Fortunately, it's not the only mechanism: you can just choose not to invest in companies that you think overpay their executives. If you think that leadership doesn't really matter/extra CEO pay doesn't get you much better CEOs, that's profit just sitting on the table, and companies that don't do that will do better, all else equal. This information is publicly available, nothing's stopping you or anyone who agrees with you from creating a 'low CEO to worker pay ratio' fund. This doesn't instantly solve the problem, but it does mean it's not your problem. It's the shareholders who are getting cheated here, not the general public or the employees who, after all, have not been deceived: they were offered a certain product/wage for the money/work and accepted it. It's only the board's betrayal of their fiduciary duty to the shareholders that's dishonest.
Not totally clear to me why this is the case, but I don't think it's strong evidence of corruption. Maybe they were underpaying them before, or maybe something about the corporate landscape has changed that makes leadership that much more important, or suitable applicants have become that much more rare. The increase alone is insufficient to demonstrate there's a problem.
If this does happen, I think it'll result in massively worse performance. There's some leeway for inefficiency in successful companies, but enough to divert 10%+ of revenue into an empty pit? Either the executive really is that great (which maybe isn't impossible, but most certainly aren't) or they'll get outcompeted by companies that don't do this.
The USSR indeed had infamously dysfunctional incentive structures. His treatment was not even particularly bad by their standards. That's really not an argument for adopting them.
That said: not like any other nation would have paid out that kind of money for equivalent actions. A medal would have been entirely appropriate; hell, he'd have been a far better candidate for the Nobel Peace Prize than most of its recipients. (And he did in fact receive various lower profile rewards from some Western organizations.) But a cash prize comparable to the amount of value he preserved? No way. The Soviets did spend an enormous amount of money on nuclear launch detection (the fact it didn't work notwithstanding), but offering huge rewards for correct judgements in these situations would provide the wrong incentive: why would you ever say the detection was genuine? Either it's a false alarm and you get the award, or you've got half an hour to live and it's not going to matter to you either way.

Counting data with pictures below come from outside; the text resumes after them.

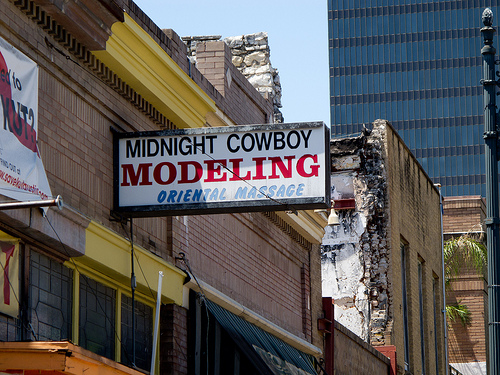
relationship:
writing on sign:
[150, 180, 305, 209] [125, 113, 328, 229]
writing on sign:
[147, 180, 308, 216] [77, 87, 347, 242]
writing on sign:
[122, 156, 377, 191] [92, 92, 362, 196]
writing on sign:
[120, 125, 321, 160] [123, 115, 351, 221]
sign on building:
[120, 121, 333, 220] [16, 77, 376, 366]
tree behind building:
[438, 231, 487, 271] [318, 207, 495, 360]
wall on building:
[321, 155, 408, 367] [296, 148, 436, 330]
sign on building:
[103, 125, 309, 235] [30, 43, 359, 303]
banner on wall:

(And there's a more generally applicable takeaway: there's a difference between fulfilling a prior agreement and dolling out rewards case-by-case after the fact. The latter can be worth doing, but the former is obviously far more reliable, and reliability is the most important thing in leadership.)
Well, I can't, because I'm not a finance genius who has devoted my life to picking stocks. My money is mostly in simple index funds, because (a) that's what everyone assured me was the smart thing to do and (b) those are simple and convenient for me to use as a regular person. My company 401k plan never offered me a "basically the S&P 500, but avoid stocks that overpay their executives" fund. Most other normal stockholders are in the same situation as me. I don't even get a chance to vote on proxy votes, since my share votes are handled by the index fund managers. And even when I did own individual stocks in the past, and I got a proxy vote as a regular stock holder, my vote was so small (a few shares out of billions at a blue chip company) that it didn't seem worthwhile to even mail it in. I had less power to influence them as a stockholder than I do to influence the US government as a voter, and that's a pretty low bar.
And most other players can't do this sort of thing either. Rich people might have their money tied up in stock for the company they worked for. Finance managers have to convince the rich people they work for that they're doing a safe, normal strategy. Hedge funds have to follow rules that mitigate risk for their institution. And most people just aren't interested in this sort of thing.
Ok, in principle there's room for some young Warren Buffet type to make his name by finding these companies, shorting them, and outperforming the market. But only to the extent that their excess compensation takes away from every other factor going on, and his efforts to short the stock would be countered by everyone else shovelling money into it. As long as the executives keep it below a few percent, it would be hard to notice.
But think about how far this has gone. It's no longer "the executives deserve this much money because it's what's best for the company." It's "they can pocket hundreds of millions without hurting the company in a way that anyone steps in to stop them." You could make the same argument for how a retail cashier could get away with stealing money out of the till, or how a middle manager could get away with embezzling from the accounting department, but for them it's illegal and there are protections in place to stop that sort of thing.
All of this to say- the market is not some omniscient, perfect entity. It's mostly efficient, but there are still plenty of efficiencies. I think there's a tendency among shape-rotator type people to assume that it's perfectly efficient because that makes for a much more elegant argument, but the reality is a lot more messy.
Also this:
I would argue that the executives, especially the CEOs, are being disengenuous here. They're not just some shmuck working behind the scenes, they act as the public face of the company, for both its employees and the general public. Their personal life reflects on the company just like a politician's personal life reflects on his country. When the CEO tries to make himself seem like a moral paragon when he's obviously just there to grab as much cash out of the company as he can get away with, that's going to demoralize every single employee and tank their performance far beyond the actual cash impact of his salary.